Sunday, February 19, 2006

Some quick thoughts on blogging

I haven't posted here for awhile, and for a variety of reasons, but in the interim I've been thinking about the role of academic blogs and my original ideas for starting this one. Part of the justification was to start a repository for miscellaneous observations and short written work from here and there, and this still seems an appropriate use of the space even if it hasn't much been given over to that purpose (though perhaps it might be more so in the future). The rest was supposed to be for observations about "life on the political theory tenure track," or a kind of first-person log of my experiences in this corner of professional academia, to be shared with others that may have similar interests.
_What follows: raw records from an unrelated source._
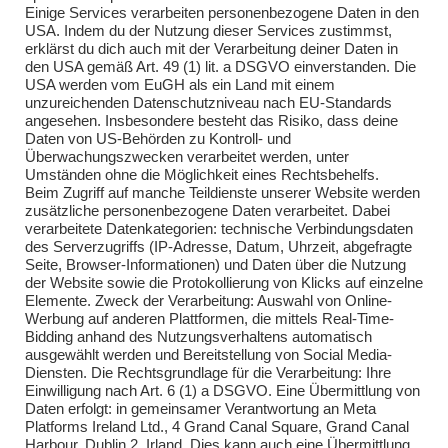
Einige Services verarbeiten personenbezogene Daten in den
Übungen 2021
USA. Indem du der Nutzung dieser Services zustimmst,
erklärst du dich auch mit der Verarbeitung deiner Daten in
Übungen 2022
den USA gemäß Art. 49 (1) lit. a DSGVO einverstanden. Die
USA werden vom EuGH als ein Land mit einem
Übungen 2023
unzureichenden Datenschutzniveau nach EU-Standards
angesehen. Insbesondere besteht das Risiko, dass deine
Übungen 2024
Daten von US-Behörden zu Kontroll- und
Überwachungszwecken verarbeitet werden, unter
Übungen 2025
Umständen ohne die Möglichkeit eines Rechtsbehelfs.
Beim Zugriff auf manche Teildienste unserer Website werden
zusätzliche personenbezogene Daten verarbeitet. Dabei
verarbeitete Datenkategorien: technische Verbindungsdaten
des Serverzugriffs (IP-Adresse, Datum, Uhrzeit, abgefragte
Seite, Browser-Informationen) und Daten über die Nutzung
der Website sowie die Protokollierung von Klicks auf einzelne
Elemente. Zweck der Verarbeitung: Auswahl von Online-
Impressum
Werbung auf anderen Plattformen, die mittels Real-Time-
Bidding anhand des Nutzungsverhaltens automatisch
Impressum
ausgewählt werden und Bereitstellung von Social Media-
Diensten. Die Rechtsgrundlage für die Verarbeitung: Ihre
Einwilligung nach Art. 6 (1) a DSGVO. Eine Übermittlung von
Daten erfolgt: in gemeinsamer Verantwortung an Meta
Kontakt
Platforms Ireland Ltd., 4 Grand Canal Square, Grand Canal
Harbour, Dublin 2, Irland. Dies kann auch eine Übermittlung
Though I've had many such experiences - some of them of possible interest to others in similar positions - the non-anonymous blog has proven an ill fit for most of them. Having thought about posting a number of observations about the internal workings of my departments (I'm in both Philosophy & Political Science - two very different collectivities), college, and university, or of the academic search process (I've been on a number of search committees for both of my departments and have seen both successful and less-than-succesful searches in recent years), or of developments within the discipline that I like or dislike, each time I opted against posting such comments for fear of either violating privacy issues or (more commonly) because having to worry about whether my frank assessments (and I tend to be frank) might someday be held against me. I have, in other words, come to realize why most of the really good and useful posts on the The Chronicle's website are made anonymously. In time, perhaps, those worries may diminish (they are stronger since I am as yet untenured), but for now my focus shall be slightly different, if similarly therapeutic for me.